On Tuesday, I got rid of much of the scrap wood collection that has been accumulating in my basement, waiting to be disposed of. The total included:
- 2 milk crates full
- 2 buckets full
- a chopped-up hollowcore door that I had been using as a folding station atop my washer and dryer, but hasn’t worked for that since I moved the dryer to a different wall, so that said dryer can vent directly outdoors instead of through a long and twisting duct
- a couple thin long scraps from very beat-up CDX plywood
I brought them to the nearby recycling center. The municipality shreds the wood and uses it to line the “roads” through the dump for garbage trucks. Not a perfect recycling system, in that the wood doesn’t get perpetually reused, but it saves the municipality from purchasing gravel to line the paths.
I also brought them the old aluminum ductwork from the aforementioned dryer, miscellaneous pieces of iron, and an athletic shoe – all of which will be recycled in the more traditional sense.
I of course forgot to take a picture of the huge mass of stuff as I piled it outside my front door, which makes it a lot less satisfying, I’m sure, for you the reader. Trust me when I tell you that it pretty well filled my friend’s station wagon.

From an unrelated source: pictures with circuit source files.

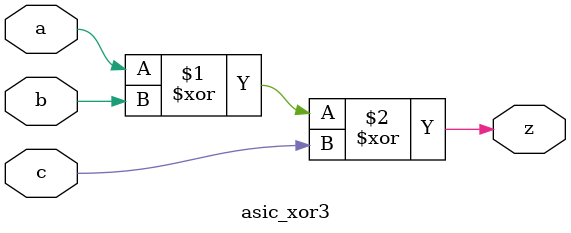
<source format=v>

module asic_xor3
  (
   input  a,
   input  b,
   input  c,
   output z
   );

   assign z =  a ^ b ^ c;

endmodule

</source>
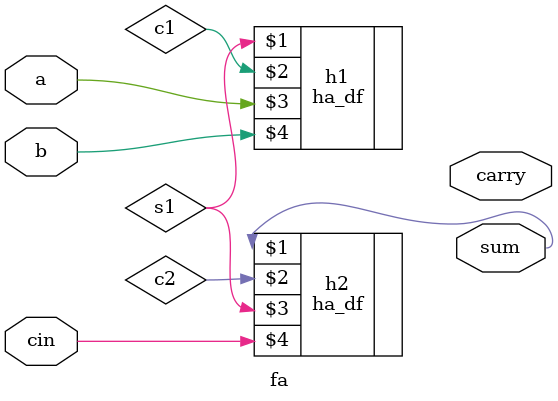
<source format=v>
module fa(sum, carry, a, b, cin);
input a,b,cin;
output sum, carry;
wire s1,c1,c2;
ha_df h1(s1,c1,a,b);
ha_df h2(sum,c2,s1,cin);
endmodule
</source>
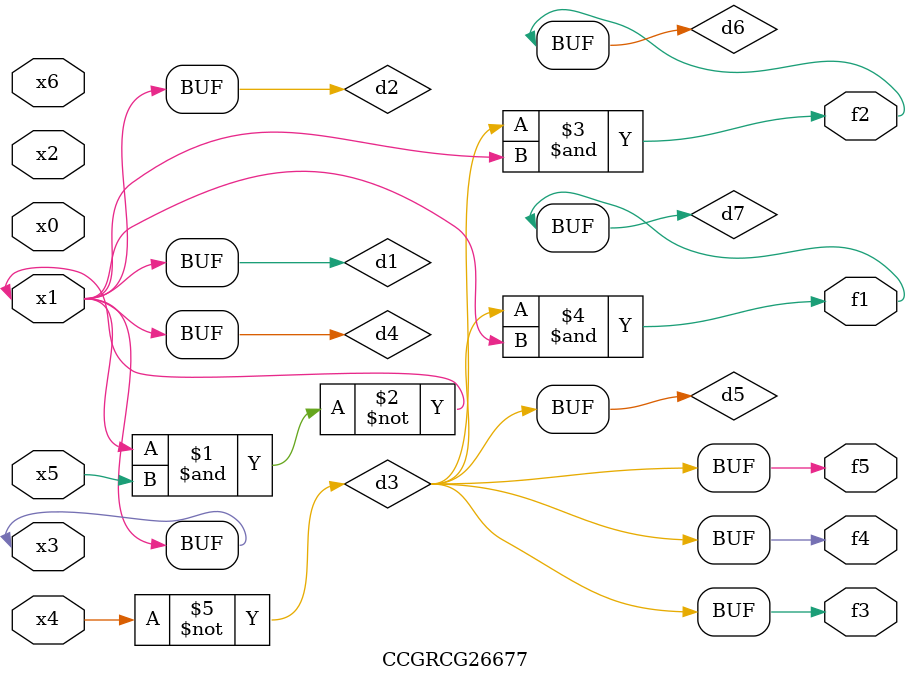
<source format=v>
module CCGRCG26677(
	input x0, x1, x2, x3, x4, x5, x6,
	output f1, f2, f3, f4, f5
);

	wire d1, d2, d3, d4, d5, d6, d7;

	buf (d1, x1, x3);
	nand (d2, x1, x5);
	not (d3, x4);
	buf (d4, d1, d2);
	buf (d5, d3);
	and (d6, d3, d4);
	and (d7, d3, d4);
	assign f1 = d7;
	assign f2 = d6;
	assign f3 = d5;
	assign f4 = d5;
	assign f5 = d5;
endmodule

</source>
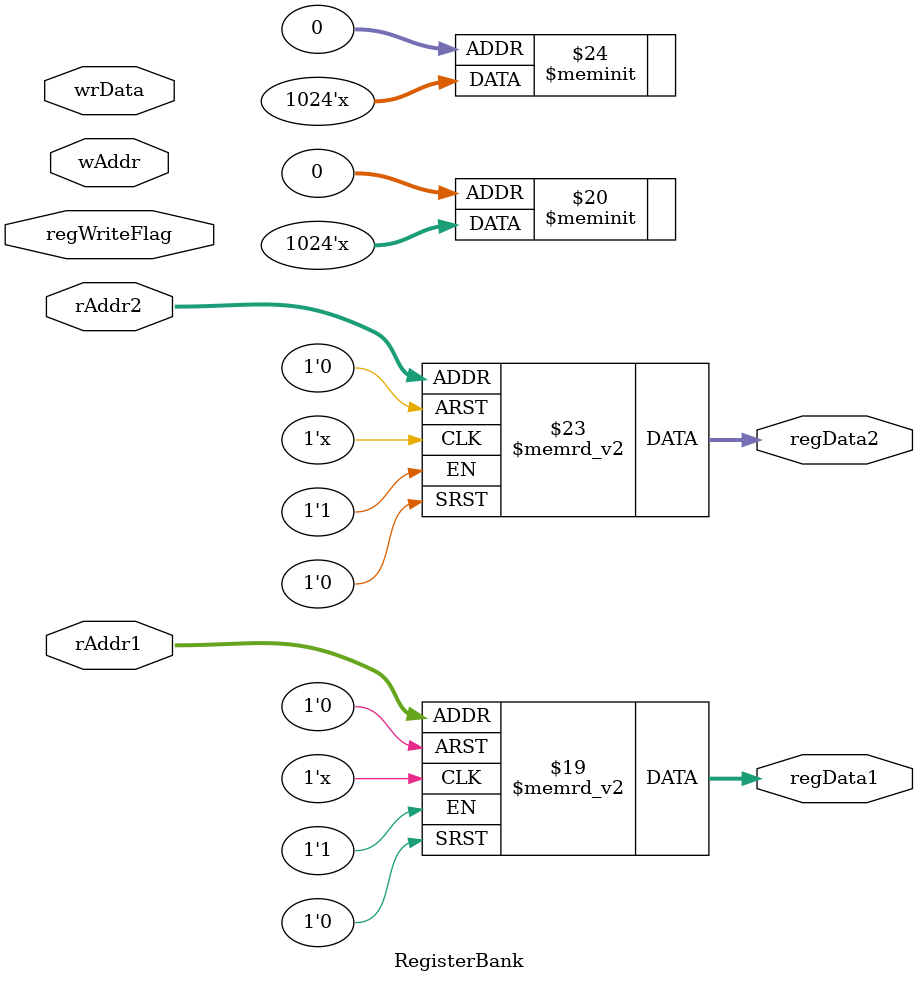
<source format=v>
/* verilator lint_off UNOPTFLAT */
// Def I/O
module RegisterBank(
    input [31:0]wrData,
	input [4:0]rAddr1, rAddr2, wAddr,
    input regWriteFlag,
	output reg [31:0]regData1,regData2
);
// Conexiones 
// Memoria ASYNC
reg [31:0]registerBank[31:0]; // 32 espacios de 32 bit

// Cuerpo del modulo
always@*
begin
   regData1 = registerBank[rAddr1];
   regData2 = registerBank[rAddr2];

   if(regWriteFlag)
   begin
       if(wAddr[0])
            registerBank[wAddr] = wrData;
   end 
end

endmodule

</source>
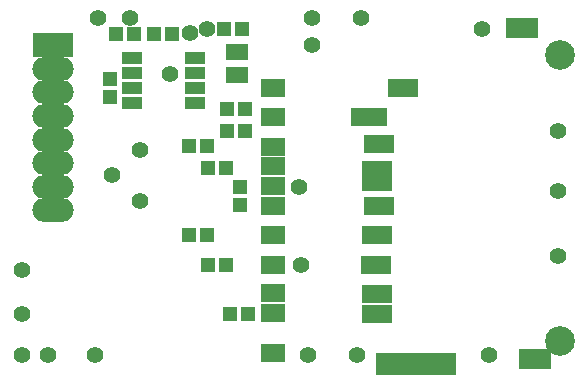
<source format=gts>
G04 (created by PCBNEW-RS274X (2011-11-27 BZR 3249)-stable) date 21/02/2012 2:37:18 p.m.*
G01*
G70*
G90*
%MOIN*%
G04 Gerber Fmt 3.4, Leading zero omitted, Abs format*
%FSLAX34Y34*%
G04 APERTURE LIST*
%ADD10C,0.006000*%
%ADD11R,0.045000X0.051500*%
%ADD12R,0.079100X0.059400*%
%ADD13R,0.106600X0.067200*%
%ADD14R,0.268000X0.075100*%
%ADD15R,0.098700X0.059400*%
%ADD16R,0.118400X0.059400*%
%ADD17R,0.098700X0.098700*%
%ADD18C,0.098700*%
%ADD19R,0.051500X0.045000*%
%ADD20R,0.075000X0.055000*%
%ADD21R,0.065000X0.040000*%
%ADD22O,0.138100X0.079100*%
%ADD23R,0.138100X0.079100*%
%ADD24C,0.055000*%
G04 APERTURE END LIST*
G54D10*
G54D11*
X23842Y-20786D03*
X23242Y-20786D03*
G54D12*
X28465Y-26501D03*
X28465Y-27485D03*
X28465Y-28470D03*
X28465Y-29424D03*
X28465Y-30094D03*
X28465Y-31412D03*
X28465Y-25832D03*
X28465Y-25182D03*
X28465Y-22564D03*
X28465Y-23548D03*
X28465Y-24533D03*
G54D13*
X36762Y-20586D03*
X37205Y-31609D03*
G54D14*
X33229Y-31767D03*
G54D15*
X32795Y-22564D03*
G54D16*
X31673Y-23548D03*
G54D15*
X31998Y-24454D03*
G54D17*
X31959Y-25507D03*
G54D15*
X31998Y-26511D03*
X31939Y-27495D03*
X31919Y-28470D03*
X31929Y-29444D03*
X31929Y-30123D03*
G54D18*
X38032Y-31019D03*
X38032Y-21491D03*
G54D11*
X26944Y-23267D03*
X27544Y-23267D03*
X25684Y-24527D03*
X26284Y-24527D03*
X25684Y-27480D03*
X26284Y-27480D03*
G54D19*
X23031Y-22897D03*
X23031Y-22297D03*
G54D11*
X26314Y-28464D03*
X26914Y-28464D03*
X26314Y-25236D03*
X26914Y-25236D03*
X26826Y-20630D03*
X27426Y-20630D03*
X27042Y-30114D03*
X27642Y-30114D03*
G54D19*
X27386Y-26473D03*
X27386Y-25873D03*
G54D11*
X27544Y-24015D03*
X26944Y-24015D03*
X24502Y-20786D03*
X25102Y-20786D03*
G54D20*
X27283Y-21396D03*
X27283Y-22146D03*
G54D21*
X23792Y-23072D03*
X25892Y-23072D03*
X23792Y-22572D03*
X23792Y-22072D03*
X23792Y-21572D03*
X25892Y-22572D03*
X25892Y-22072D03*
X25892Y-21572D03*
G54D22*
X21126Y-22725D03*
X21126Y-21938D03*
G54D23*
X21126Y-21150D03*
G54D22*
X21126Y-23512D03*
X21126Y-24300D03*
X21126Y-25087D03*
X21126Y-25874D03*
X21126Y-26661D03*
G54D24*
X24055Y-24645D03*
X24055Y-26338D03*
X23110Y-25472D03*
X29764Y-21142D03*
X26260Y-20630D03*
X20984Y-31495D03*
X22559Y-31495D03*
X20118Y-28661D03*
X25709Y-20748D03*
X20118Y-30118D03*
X29330Y-25866D03*
X29409Y-28464D03*
X29645Y-31495D03*
X37992Y-24015D03*
X31260Y-31495D03*
X37992Y-26023D03*
X37992Y-28188D03*
X35433Y-20629D03*
X23701Y-20236D03*
X29764Y-20236D03*
X22638Y-20236D03*
X35669Y-31495D03*
X31417Y-20236D03*
X20118Y-31496D03*
X25039Y-22126D03*
M02*

</source>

Of course, the irony of burning gas in order to bring something to the recycling center is not lost on me. I hope that I decreased the irony by combining the trip with a doctor’s visit and a run to the home center, where I returned a gasket that I ended up not using in the toilet installation, plus several gas pipe joints that I ended up not using when I moved the aforementioned dryer, and picked up 5 pounds of screws for a friend (the same one who lent me the station wagon). Given that I saved him a trip to the home center, I’m hoping it’s all a wash.

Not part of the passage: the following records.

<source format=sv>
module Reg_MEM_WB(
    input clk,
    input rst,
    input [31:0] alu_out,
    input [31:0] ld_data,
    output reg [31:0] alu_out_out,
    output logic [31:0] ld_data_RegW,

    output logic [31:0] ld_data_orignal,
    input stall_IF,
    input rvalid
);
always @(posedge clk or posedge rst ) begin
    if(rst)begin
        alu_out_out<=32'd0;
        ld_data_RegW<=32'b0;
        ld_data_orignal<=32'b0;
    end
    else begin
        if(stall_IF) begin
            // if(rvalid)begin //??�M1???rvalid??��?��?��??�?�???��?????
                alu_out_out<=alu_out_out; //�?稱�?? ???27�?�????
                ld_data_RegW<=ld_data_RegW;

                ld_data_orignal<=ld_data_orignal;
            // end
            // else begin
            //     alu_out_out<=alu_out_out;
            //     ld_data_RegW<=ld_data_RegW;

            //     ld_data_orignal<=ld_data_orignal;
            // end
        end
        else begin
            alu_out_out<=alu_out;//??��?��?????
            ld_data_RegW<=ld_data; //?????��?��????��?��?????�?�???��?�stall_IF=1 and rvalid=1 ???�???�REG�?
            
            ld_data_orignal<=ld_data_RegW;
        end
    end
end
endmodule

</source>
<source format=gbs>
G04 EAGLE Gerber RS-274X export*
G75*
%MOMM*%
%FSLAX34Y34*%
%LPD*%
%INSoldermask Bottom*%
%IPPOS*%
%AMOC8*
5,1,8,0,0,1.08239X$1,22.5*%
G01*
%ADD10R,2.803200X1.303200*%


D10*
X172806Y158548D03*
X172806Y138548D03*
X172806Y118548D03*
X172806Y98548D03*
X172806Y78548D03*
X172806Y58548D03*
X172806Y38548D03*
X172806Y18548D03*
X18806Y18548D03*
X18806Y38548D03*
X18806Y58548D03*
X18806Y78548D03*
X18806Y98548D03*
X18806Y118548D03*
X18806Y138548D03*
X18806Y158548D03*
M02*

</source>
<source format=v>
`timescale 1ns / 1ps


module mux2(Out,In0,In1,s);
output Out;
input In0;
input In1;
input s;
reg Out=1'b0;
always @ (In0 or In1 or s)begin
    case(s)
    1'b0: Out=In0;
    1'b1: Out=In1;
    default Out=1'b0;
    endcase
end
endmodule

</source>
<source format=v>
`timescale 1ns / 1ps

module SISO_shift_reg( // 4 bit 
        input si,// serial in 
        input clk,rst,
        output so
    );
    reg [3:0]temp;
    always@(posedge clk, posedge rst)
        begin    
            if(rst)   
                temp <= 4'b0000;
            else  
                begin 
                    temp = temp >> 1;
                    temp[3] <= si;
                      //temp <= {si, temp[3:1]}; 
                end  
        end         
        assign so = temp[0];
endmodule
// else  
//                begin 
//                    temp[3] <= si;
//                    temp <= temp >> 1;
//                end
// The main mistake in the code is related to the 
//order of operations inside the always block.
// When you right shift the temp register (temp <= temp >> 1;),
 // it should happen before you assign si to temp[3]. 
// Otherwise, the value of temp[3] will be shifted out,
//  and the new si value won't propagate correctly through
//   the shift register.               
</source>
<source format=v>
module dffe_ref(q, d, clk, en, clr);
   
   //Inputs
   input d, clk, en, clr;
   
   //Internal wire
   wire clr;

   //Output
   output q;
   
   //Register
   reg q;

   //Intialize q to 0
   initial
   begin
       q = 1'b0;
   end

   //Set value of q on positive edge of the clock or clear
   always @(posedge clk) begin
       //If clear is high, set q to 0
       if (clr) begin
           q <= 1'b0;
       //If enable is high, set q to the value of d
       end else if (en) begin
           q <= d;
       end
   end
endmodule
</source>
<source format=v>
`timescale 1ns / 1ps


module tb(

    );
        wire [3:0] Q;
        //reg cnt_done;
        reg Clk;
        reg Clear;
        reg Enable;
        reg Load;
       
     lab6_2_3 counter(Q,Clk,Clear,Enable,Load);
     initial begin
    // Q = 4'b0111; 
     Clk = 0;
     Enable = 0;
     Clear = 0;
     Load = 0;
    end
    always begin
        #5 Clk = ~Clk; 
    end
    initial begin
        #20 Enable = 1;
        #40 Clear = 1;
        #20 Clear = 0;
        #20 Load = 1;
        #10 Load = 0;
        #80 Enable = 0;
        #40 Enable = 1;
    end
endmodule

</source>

My basement is looking a little tidier than before the recycling trip, but it didn’t make as dramatic of an impact as I’d hoped, largely because the milk crates and buckets of wood had all been stashed under the utility sink and couldn’t be seen unless one looked for them. The biggest improvement is that I can now get to my bike trailer without having to move the copped-up hollow-core door.

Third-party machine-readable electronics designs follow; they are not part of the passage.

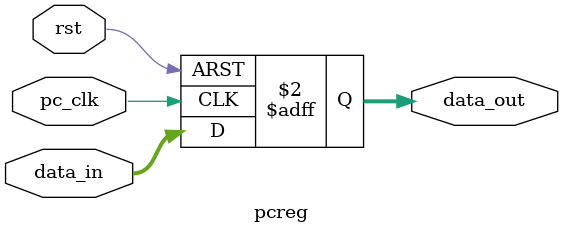
<source format=v>
`timescale 1ns / 1ps
module pcreg(
    input pc_clk,
    input rst,
    input [31:0] data_in,
    output reg[31:0] data_out
    );
	 
	 
	 always @ (posedge pc_clk or posedge rst)
	 if(rst)
		begin
			data_out<=0;
		end
	 
	 else
			begin
					begin
						data_out<=data_in;
					end
			end	

endmodule	

</source>
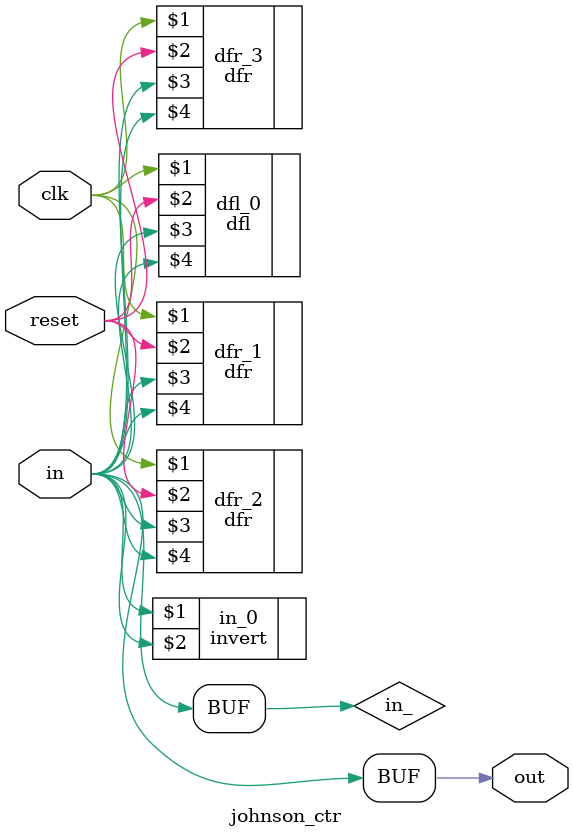
<source format=v>
module johnson_ctr(input wire clk, reset, in, output wire out);
	wire in_;
	assign out = in;
	dfl dfl_0 (clk, reset, in, out);
	assign in = out;
	dfr dfr_1 (clk, reset, in, out);
	assign in = out;
	dfr dfr_2 (clk, reset, in, out);
	assign in = out;
	dfr dfr_3 (clk, reset, in, out);
	invert in_0(out, in_);
	assign out = in_;
endmodule

</source>
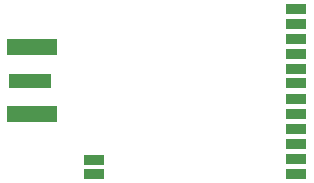
<source format=gbr>
G04 #@! TF.GenerationSoftware,KiCad,Pcbnew,(5.1.5)-3*
G04 #@! TF.CreationDate,2020-06-27T17:11:00-04:00*
G04 #@! TF.ProjectId,BreakoutSI4463PRORev2,42726561-6b6f-4757-9453-493434363350,rev?*
G04 #@! TF.SameCoordinates,Original*
G04 #@! TF.FileFunction,Paste,Top*
G04 #@! TF.FilePolarity,Positive*
%FSLAX46Y46*%
G04 Gerber Fmt 4.6, Leading zero omitted, Abs format (unit mm)*
G04 Created by KiCad (PCBNEW (5.1.5)-3) date 2020-06-27 17:11:00*
%MOMM*%
%LPD*%
G04 APERTURE LIST*
%ADD10R,1.676400X0.812800*%
%ADD11R,4.200000X1.350000*%
%ADD12R,3.600000X1.270000*%
G04 APERTURE END LIST*
D10*
X120985280Y-112092740D03*
X138127740Y-99314000D03*
X138127740Y-103124000D03*
X138127740Y-112014000D03*
X138127740Y-108204000D03*
X138127740Y-106934000D03*
X138127740Y-105585260D03*
X138127740Y-101854000D03*
X138127740Y-113284000D03*
X120985280Y-113284000D03*
X138127740Y-100584000D03*
X138127740Y-104394000D03*
X138127740Y-109474000D03*
X138127740Y-110744000D03*
D11*
X115770000Y-102585000D03*
X115770000Y-108235000D03*
D12*
X115570000Y-105410000D03*
M02*

</source>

Of course, there will inevitably be more scrapwood where that came from. I’ve been working on building a bike ramp to the basement, finishing some trimwork, nice-ing up a cabinet and building cat furniture. So the entire pieces of wood that I currently have in a corner against the wall (all of which were rescued from other people’s demolition projects) will be transformed partly into usable objects and partly into buckets of scrapwood. Once I go through all the wood that I have right now, I may have to call a sabbatical on carpentry.